Cotton's mindset — that citizens of other countries are children of lesser gods — is precisely the sort of thinking that brings U.S. military prison scandals, torture and a decline in worldwide respect.

The Democratic Senatorial Campaign Committee pounced on Cotton's latest.

"To call Tom Cotton an extreme ideologue is not overstating anything," said a spokesman for the committee.

No, it is plain fact. Add to his bill of particulars support for prosecution of reporters who write stories about U.S. foreign intrigue as well as extremism on guns, abortion and Obamacare (which many of his Republican legislative supporters in Arkansas just voted to implement).

Is being an extremist bad? Republicans are running hard against Pryor's mushiness, as exhibited by occasional wobbles — at least by comparison with Republican rigidity — on guns, abortion, organized labor, taxes and more.

I think the average Arkansan wobbles a bit, too. The polls indicate Arkansans don't like abortion much, for example.
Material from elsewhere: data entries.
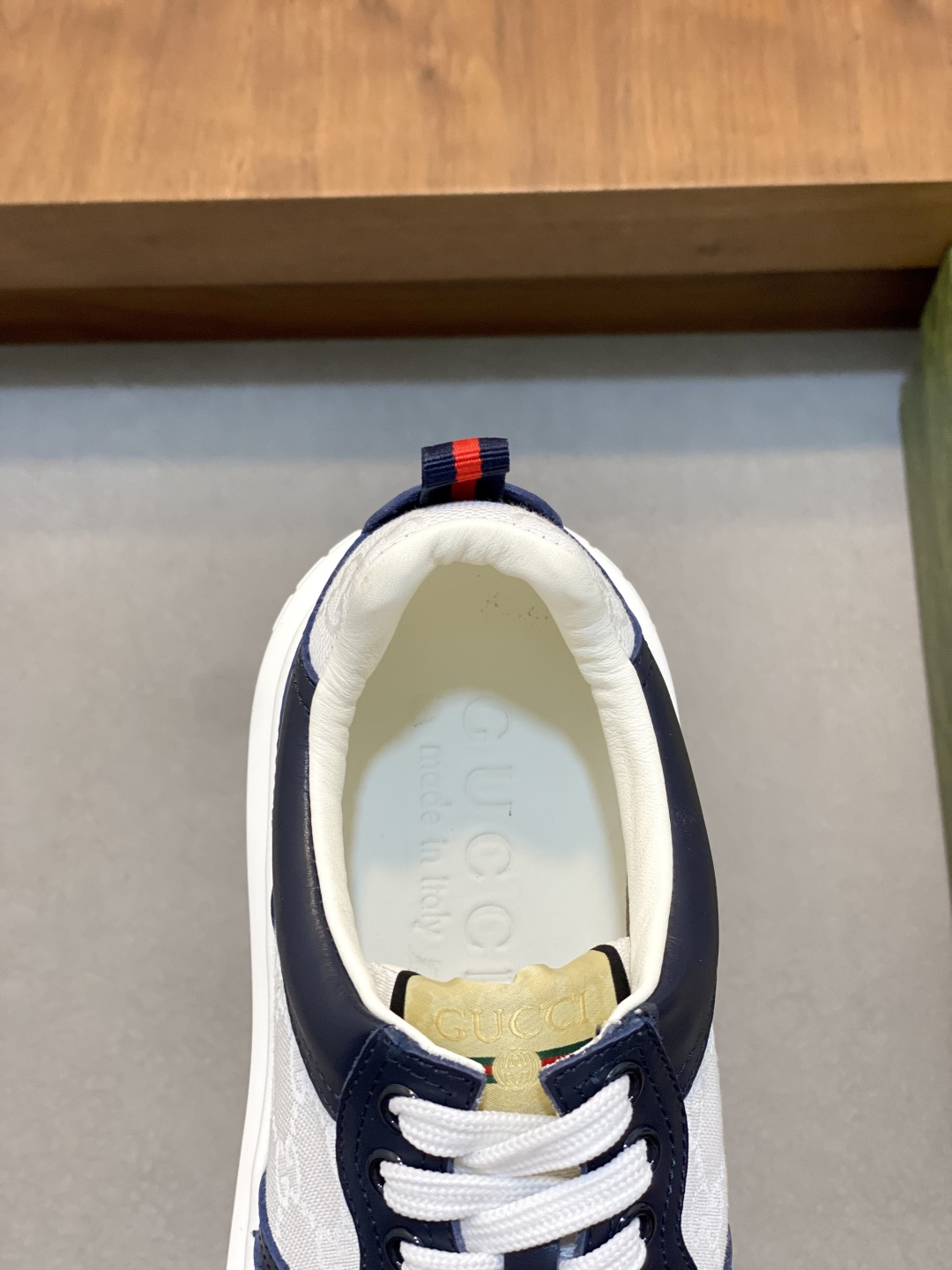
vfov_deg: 36.8
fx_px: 1907
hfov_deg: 28.0
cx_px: 476
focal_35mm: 52
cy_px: 635
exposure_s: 1/100
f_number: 2
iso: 100
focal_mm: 6
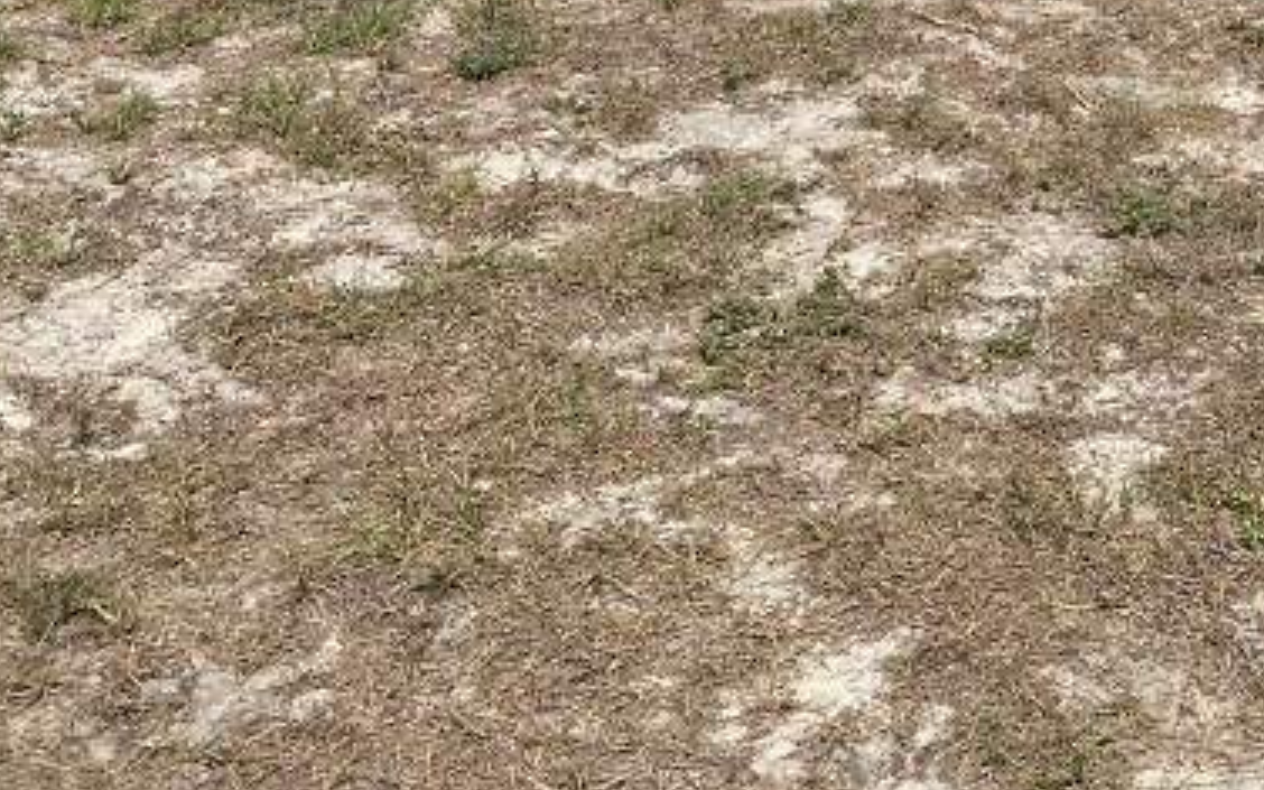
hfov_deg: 25.9
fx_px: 2584
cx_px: 1301
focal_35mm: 75
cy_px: -481
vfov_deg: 15.6
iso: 32
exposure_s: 1/2688
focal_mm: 4.25
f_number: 1.8
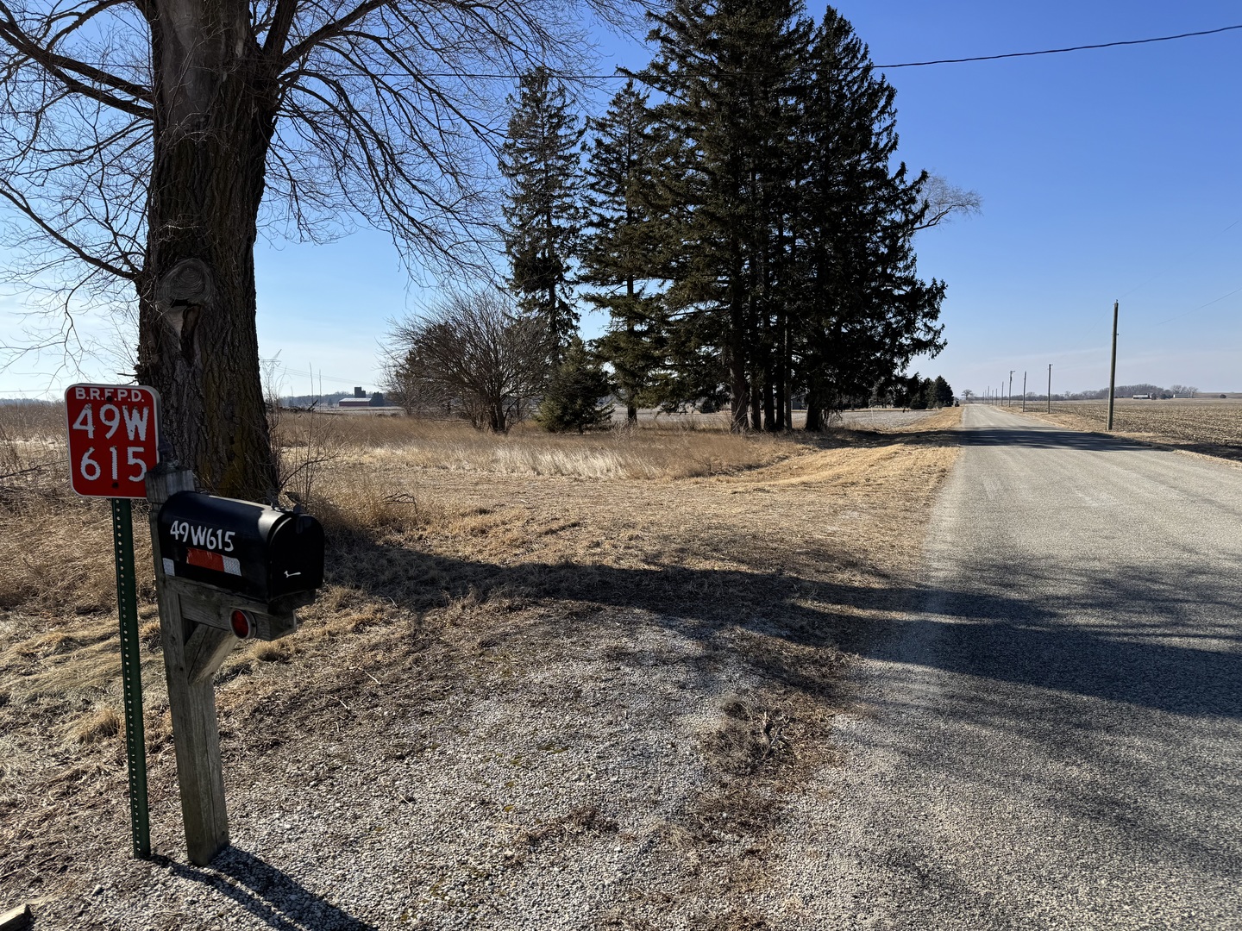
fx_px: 861
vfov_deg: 56.8
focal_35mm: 24
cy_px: 466
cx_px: 621
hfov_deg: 71.6
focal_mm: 6.76
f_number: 1.78
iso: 80
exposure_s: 1/4049
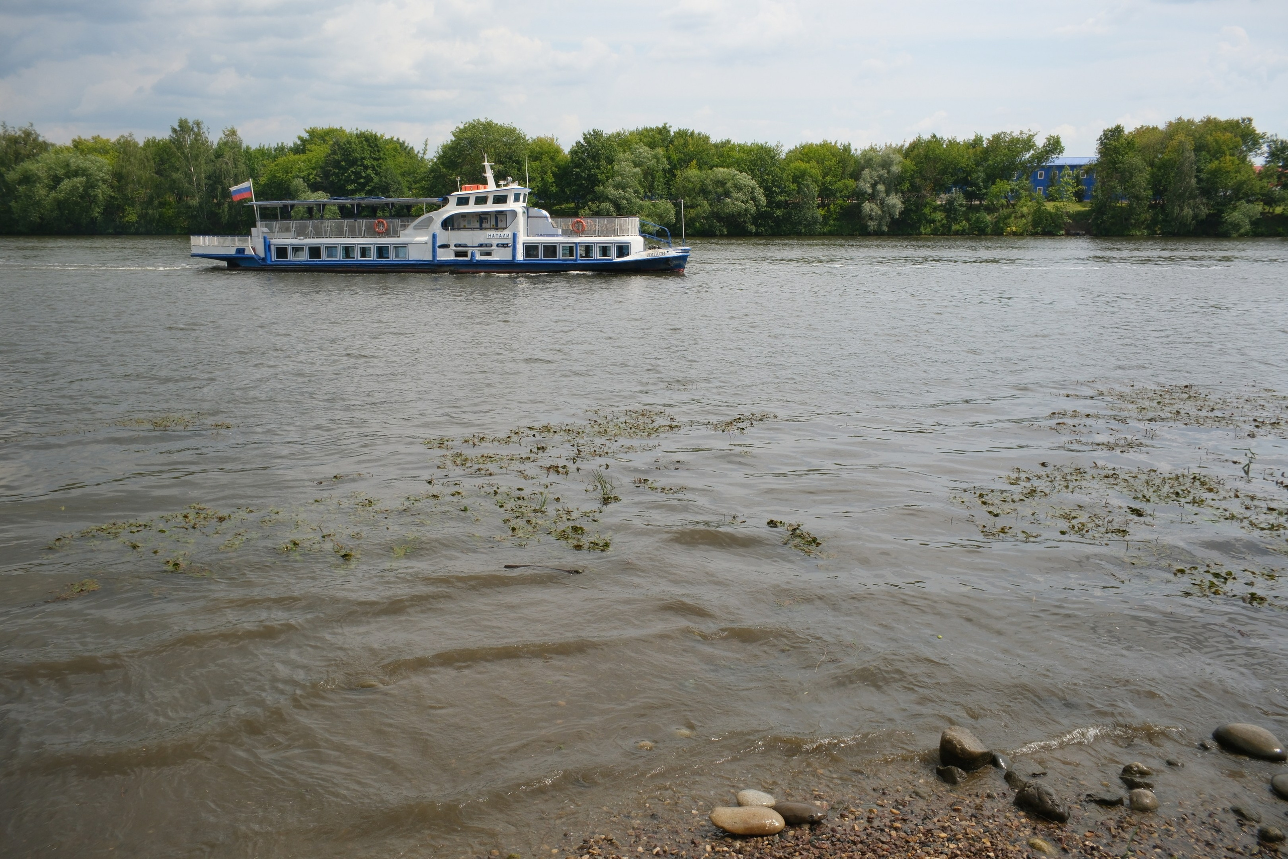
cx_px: 644
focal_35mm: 27
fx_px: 966
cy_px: 430
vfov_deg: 47.9
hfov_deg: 67.4
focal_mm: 18
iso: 320
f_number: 10
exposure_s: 1/320
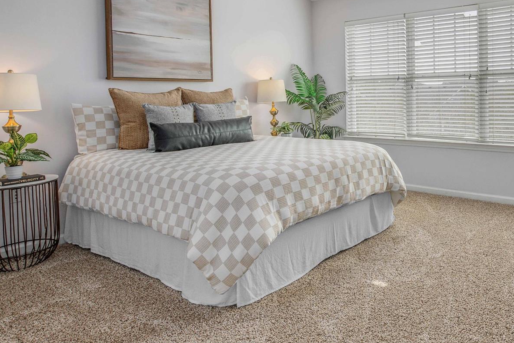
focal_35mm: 26
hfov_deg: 64.0
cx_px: 403
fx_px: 371
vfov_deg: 49.1
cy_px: 131
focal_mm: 15
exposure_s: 1/40
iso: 250
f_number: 7.1
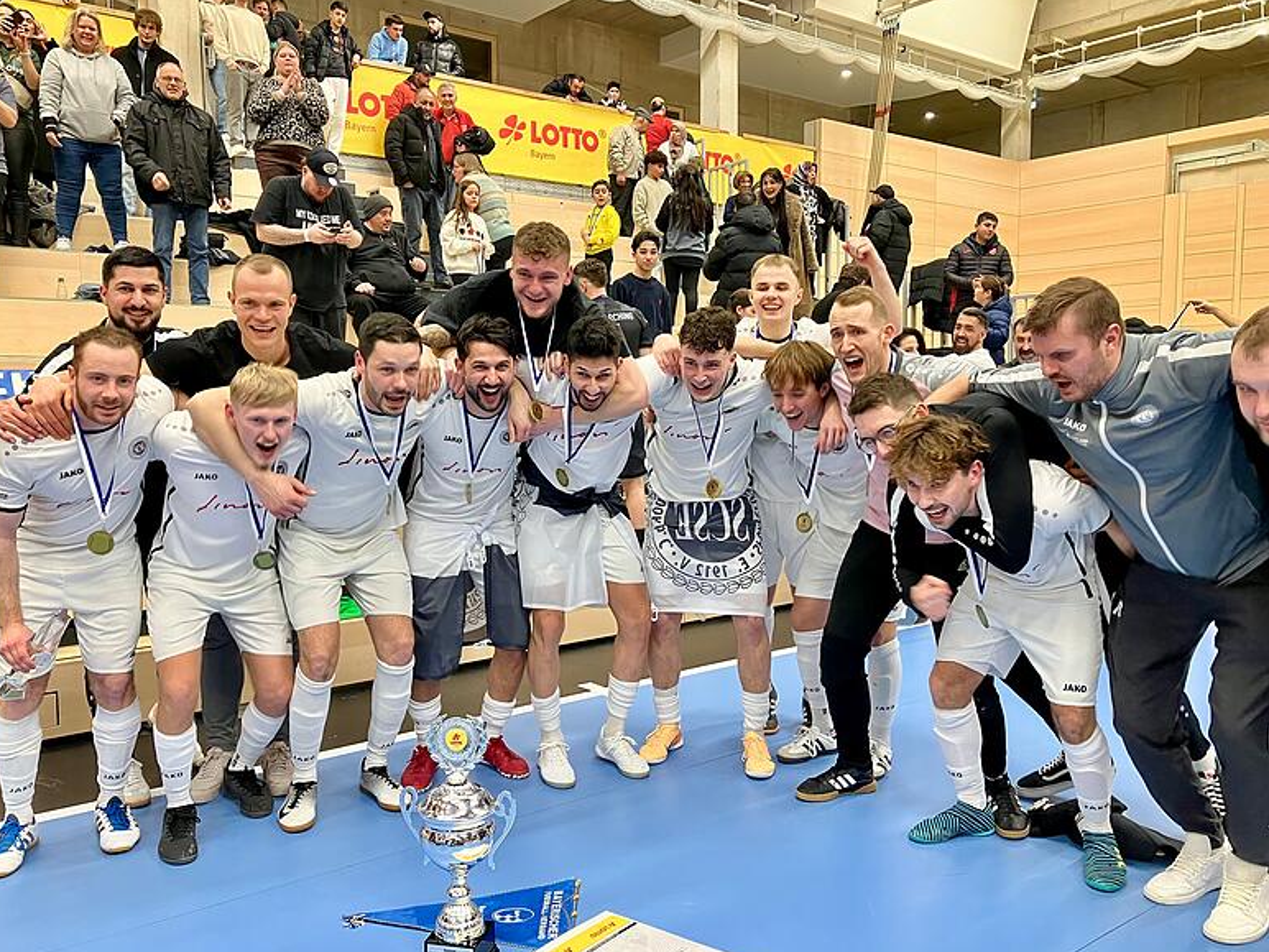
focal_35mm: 29
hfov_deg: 61.6
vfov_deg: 48.2
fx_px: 1063
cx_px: 613
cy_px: 488
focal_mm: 3.99
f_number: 1.8
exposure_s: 1/63
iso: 80
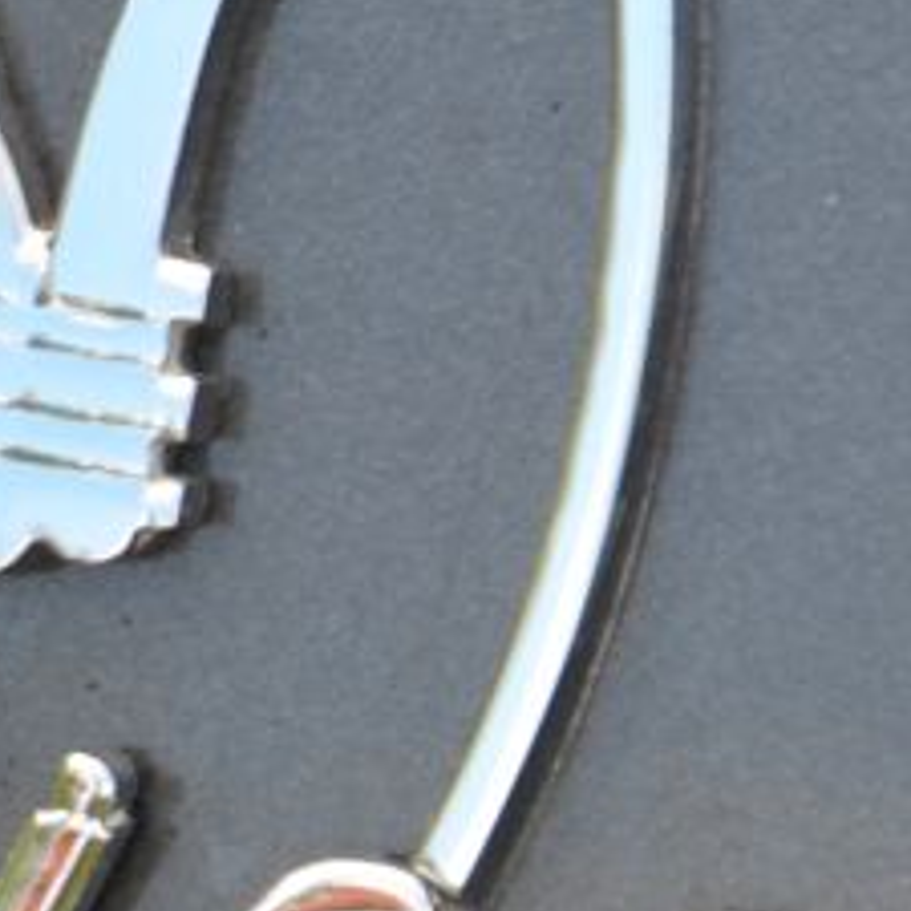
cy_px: -12
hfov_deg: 1.6
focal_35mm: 1070
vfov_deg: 1.6
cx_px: -332
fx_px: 31871
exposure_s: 1/160
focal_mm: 105
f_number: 6.3
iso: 200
But no poll yet has said the state is ready to make it illegal. The polls also indicate that Arkansans join the rest of the country in accepting some regulation of guns, despite the gun inerrancy of most politicians.

So the apparent choice for 2014: An extreme D.C. carpetbagger who abandoned Arkansas until opportunity presented itself? Or a mushy centrist, but a known quantity with a warm and fuzzy name?

I'm not yet convinced extremism is a winning theme for Democrats. But we DO have three defeated legislative stooges — Mauch, Fuqua and Hubbard — to lend at least a little support to the theory that Tom Cotton could be made the Shemp of 2014.